WORKING DATA START

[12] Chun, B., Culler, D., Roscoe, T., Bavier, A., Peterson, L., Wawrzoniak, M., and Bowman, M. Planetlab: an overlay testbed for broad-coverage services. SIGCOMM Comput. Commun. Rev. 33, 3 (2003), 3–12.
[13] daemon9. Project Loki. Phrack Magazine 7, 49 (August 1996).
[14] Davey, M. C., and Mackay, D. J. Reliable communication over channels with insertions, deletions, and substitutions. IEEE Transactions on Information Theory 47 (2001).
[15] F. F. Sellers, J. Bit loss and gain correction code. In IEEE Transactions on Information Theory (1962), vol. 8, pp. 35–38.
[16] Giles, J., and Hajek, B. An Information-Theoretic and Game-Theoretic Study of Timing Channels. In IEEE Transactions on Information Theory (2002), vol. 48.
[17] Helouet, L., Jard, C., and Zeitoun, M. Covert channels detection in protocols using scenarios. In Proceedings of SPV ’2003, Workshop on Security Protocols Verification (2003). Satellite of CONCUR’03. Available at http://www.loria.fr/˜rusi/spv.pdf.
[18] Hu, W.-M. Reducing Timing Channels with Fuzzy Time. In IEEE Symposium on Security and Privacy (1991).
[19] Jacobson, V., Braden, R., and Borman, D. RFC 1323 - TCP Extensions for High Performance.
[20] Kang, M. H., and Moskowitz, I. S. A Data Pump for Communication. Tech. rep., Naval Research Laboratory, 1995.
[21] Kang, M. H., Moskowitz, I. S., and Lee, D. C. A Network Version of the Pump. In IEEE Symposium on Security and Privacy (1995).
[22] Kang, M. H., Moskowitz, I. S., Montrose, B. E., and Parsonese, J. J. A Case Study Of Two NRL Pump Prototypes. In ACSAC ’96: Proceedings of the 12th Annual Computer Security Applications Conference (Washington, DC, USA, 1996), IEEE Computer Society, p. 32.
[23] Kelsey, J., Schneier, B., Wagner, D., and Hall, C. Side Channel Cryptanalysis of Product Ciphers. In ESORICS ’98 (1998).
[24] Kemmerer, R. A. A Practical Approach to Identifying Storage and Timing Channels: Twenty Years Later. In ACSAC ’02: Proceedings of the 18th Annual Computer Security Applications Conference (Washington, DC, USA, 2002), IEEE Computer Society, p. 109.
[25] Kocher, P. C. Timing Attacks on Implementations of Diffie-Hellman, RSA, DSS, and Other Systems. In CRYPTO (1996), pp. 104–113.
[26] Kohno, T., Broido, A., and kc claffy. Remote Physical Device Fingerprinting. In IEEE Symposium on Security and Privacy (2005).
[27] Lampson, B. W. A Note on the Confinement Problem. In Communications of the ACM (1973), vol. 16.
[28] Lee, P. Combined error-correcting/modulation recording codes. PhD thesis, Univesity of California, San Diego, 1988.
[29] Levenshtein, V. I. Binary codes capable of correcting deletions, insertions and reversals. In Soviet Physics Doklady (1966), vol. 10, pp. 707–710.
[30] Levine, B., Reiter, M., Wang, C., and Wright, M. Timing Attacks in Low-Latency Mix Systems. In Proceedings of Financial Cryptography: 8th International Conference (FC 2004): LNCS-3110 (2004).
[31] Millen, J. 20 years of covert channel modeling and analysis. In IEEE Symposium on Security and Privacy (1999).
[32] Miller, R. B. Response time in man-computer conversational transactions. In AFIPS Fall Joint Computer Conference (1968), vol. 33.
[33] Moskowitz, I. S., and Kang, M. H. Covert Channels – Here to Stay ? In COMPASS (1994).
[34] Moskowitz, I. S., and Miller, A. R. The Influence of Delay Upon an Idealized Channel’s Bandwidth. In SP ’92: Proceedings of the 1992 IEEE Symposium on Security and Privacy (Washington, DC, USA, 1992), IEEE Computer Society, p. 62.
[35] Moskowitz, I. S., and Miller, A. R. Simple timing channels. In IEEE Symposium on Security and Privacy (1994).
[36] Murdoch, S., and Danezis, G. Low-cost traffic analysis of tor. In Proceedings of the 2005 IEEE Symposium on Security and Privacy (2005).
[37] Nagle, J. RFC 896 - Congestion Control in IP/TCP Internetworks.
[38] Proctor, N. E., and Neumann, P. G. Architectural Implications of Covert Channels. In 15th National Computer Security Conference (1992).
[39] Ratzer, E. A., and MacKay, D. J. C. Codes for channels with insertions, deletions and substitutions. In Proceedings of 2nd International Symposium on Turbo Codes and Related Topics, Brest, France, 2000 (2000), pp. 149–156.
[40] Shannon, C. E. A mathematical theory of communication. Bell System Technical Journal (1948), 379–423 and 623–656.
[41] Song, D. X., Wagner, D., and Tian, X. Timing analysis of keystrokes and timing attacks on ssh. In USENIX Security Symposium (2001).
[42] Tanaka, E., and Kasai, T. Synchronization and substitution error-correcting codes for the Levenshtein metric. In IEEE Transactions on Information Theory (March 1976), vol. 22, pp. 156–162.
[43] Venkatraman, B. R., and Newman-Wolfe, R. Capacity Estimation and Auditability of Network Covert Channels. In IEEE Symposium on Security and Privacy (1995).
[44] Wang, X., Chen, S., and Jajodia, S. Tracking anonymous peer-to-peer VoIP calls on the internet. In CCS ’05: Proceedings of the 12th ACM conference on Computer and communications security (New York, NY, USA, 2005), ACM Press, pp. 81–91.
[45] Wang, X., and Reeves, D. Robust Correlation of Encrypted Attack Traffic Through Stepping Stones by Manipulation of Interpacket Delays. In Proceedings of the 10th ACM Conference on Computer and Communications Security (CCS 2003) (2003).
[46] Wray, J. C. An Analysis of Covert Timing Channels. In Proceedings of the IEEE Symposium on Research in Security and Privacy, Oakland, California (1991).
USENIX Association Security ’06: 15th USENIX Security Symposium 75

WORKING DATA END

TASK REQUIREMENTS
Transcribe the whole listing above exactly, leaving nothing out.

RESPONSE TO THE TASK
[12] Chun, B., Culler, D., Roscoe, T., Bavier, A., Peterson, L., Wawrzoniak, M., and Bowman, M. Planetlab: an overlay testbed for broad-coverage services. SIGCOMM Comput. Commun. Rev. 33, 3 (2003), 3–12.
[13] daemon9. Project Loki. Phrack Magazine 7, 49 (August 1996).
[14] Davey, M. C., and Mackay, D. J. Reliable communication over channels with insertions, deletions, and substitutions. IEEE Transactions on Information Theory 47 (2001).
[15] F. F. Sellers, J. Bit loss and gain correction code. In IEEE Transactions on Information Theory (1962), vol. 8, pp. 35–38.
[16] Giles, J., and Hajek, B. An Information-Theoretic and Game-Theoretic Study of Timing Channels. In IEEE Transactions on Information Theory (2002), vol. 48.
[17] Helouet, L., Jard, C., and Zeitoun, M. Covert channels detection in protocols using scenarios. In Proceedings of SPV ’2003, Workshop on Security Protocols Verification (2003). Satellite of CONCUR’03. Available at http://www.loria.fr/˜rusi/spv.pdf.
[18] Hu, W.-M. Reducing Timing Channels with Fuzzy Time. In IEEE Symposium on Security and Privacy (1991).
[19] Jacobson, V., Braden, R., and Borman, D. RFC 1323 - TCP Extensions for High Performance.
[20] Kang, M. H., and Moskowitz, I. S. A Data Pump for Communication. Tech. rep., Naval Research Laboratory, 1995.
[21] Kang, M. H., Moskowitz, I. S., and Lee, D. C. A Network Version of the Pump. In IEEE Symposium on Security and Privacy (1995).
[22] Kang, M. H., Moskowitz, I. S., Montrose, B. E., and Parsonese, J. J. A Case Study Of Two NRL Pump Prototypes. In ACSAC ’96: Proceedings of the 12th Annual Computer Security Applications Conference (Washington, DC, USA, 1996), IEEE Computer Society, p. 32.
[23] Kelsey, J., Schneier, B., Wagner, D., and Hall, C. Side Channel Cryptanalysis of Product Ciphers. In ESORICS ’98 (1998).
[24] Kemmerer, R. A. A Practical Approach to Identifying Storage and Timing Channels: Twenty Years Later. In ACSAC ’02: Proceedings of the 18th Annual Computer Security Applications Conference (Washington, DC, USA, 2002), IEEE Computer Society, p. 109.
[25] Kocher, P. C. Timing Attacks on Implementations of Diffie-Hellman, RSA, DSS, and Other Systems. In CRYPTO (1996), pp. 104–113.
[26] Kohno, T., Broido, A., and kc claffy. Remote Physical Device Fingerprinting. In IEEE Symposium on Security and Privacy (2005).
[27] Lampson, B. W. A Note on the Confinement Problem. In Communications of the ACM (1973), vol. 16.
[28] Lee, P. Combined error-correcting/modulation recording codes. PhD thesis, Univesity of California, San Diego, 1988.
[29] Levenshtein, V. I. Binary codes capable of correcting deletions, insertions and reversals. In Soviet Physics Doklady (1966), vol. 10, pp. 707–710.
[30] Levine, B., Reiter, M., Wang, C., and Wright, M. Timing Attacks in Low-Latency Mix Systems. In Proceedings of Financial Cryptography: 8th International Conference (FC 2004): LNCS-3110 (2004).
[31] Millen, J. 20 years of covert channel modeling and analysis. In IEEE Symposium on Security and Privacy (1999).
[32] Miller, R. B. Response time in man-computer conversational transactions. In AFIPS Fall Joint Computer Conference (1968), vol. 33.
[33] Moskowitz, I. S., and Kang, M. H. Covert Channels – Here to Stay ? In COMPASS (1994).
[34] Moskowitz, I. S., and Miller, A. R. The Influence of Delay Upon an Idealized Channel’s Bandwidth. In SP ’92: Proceedings of the 1992 IEEE Symposium on Security and Privacy (Washington, DC, USA, 1992), IEEE Computer Society, p. 62.
[35] Moskowitz, I. S., and Miller, A. R. Simple timing channels. In IEEE Symposium on Security and Privacy (1994).
[36] Murdoch, S., and Danezis, G. Low-cost traffic analysis of tor. In Proceedings of the 2005 IEEE Symposium on Security and Privacy (2005).
[37] Nagle, J. RFC 896 - Congestion Control in IP/TCP Internetworks.
[38] Proctor, N. E., and Neumann, P. G. Architectural Implications of Covert Channels. In 15th National Computer Security Conference (1992).
[39] Ratzer, E. A., and MacKay, D. J. C. Codes for channels with insertions, deletions and substitutions. In Proceedings of 2nd International Symposium on Turbo Codes and Related Topics, Brest, France, 2000 (2000), pp. 149–156.
[40] Shannon, C. E. A mathematical theory of communication. Bell System Technical Journal (1948), 379–423 and 623–656.
[41] Song, D. X., Wagner, D., and Tian, X. Timing analysis of keystrokes and timing attacks on ssh. In USENIX Security Symposium (2001).
[42] Tanaka, E., and Kasai, T. Synchronization and substitution error-correcting codes for the Levenshtein metric. In IEEE Transactions on Information Theory (March 1976), vol. 22, pp. 156–162.
[43] Venkatraman, B. R., and Newman-Wolfe, R. Capacity Estimation and Auditability of Network Covert Channels. In IEEE Symposium on Security and Privacy (1995).
[44] Wang, X., Chen, S., and Jajodia, S. Tracking anonymous peer-to-peer VoIP calls on the internet. In CCS ’05: Proceedings of the 12th ACM conference on Computer and communications security (New York, NY, USA, 2005), ACM Press, pp. 81–91.
[45] Wang, X., and Reeves, D. Robust Correlation of Encrypted Attack Traffic Through Stepping Stones by Manipulation of Interpacket Delays. In Proceedings of the 10th ACM Conference on Computer and Communications Security (CCS 2003) (2003).
[46] Wray, J. C. An Analysis of Covert Timing Channels. In Proceedings of the IEEE Symposium on Research in Security and Privacy, Oakland, California (1991).
USENIX Association Security ’06: 15th USENIX Security Symposium 75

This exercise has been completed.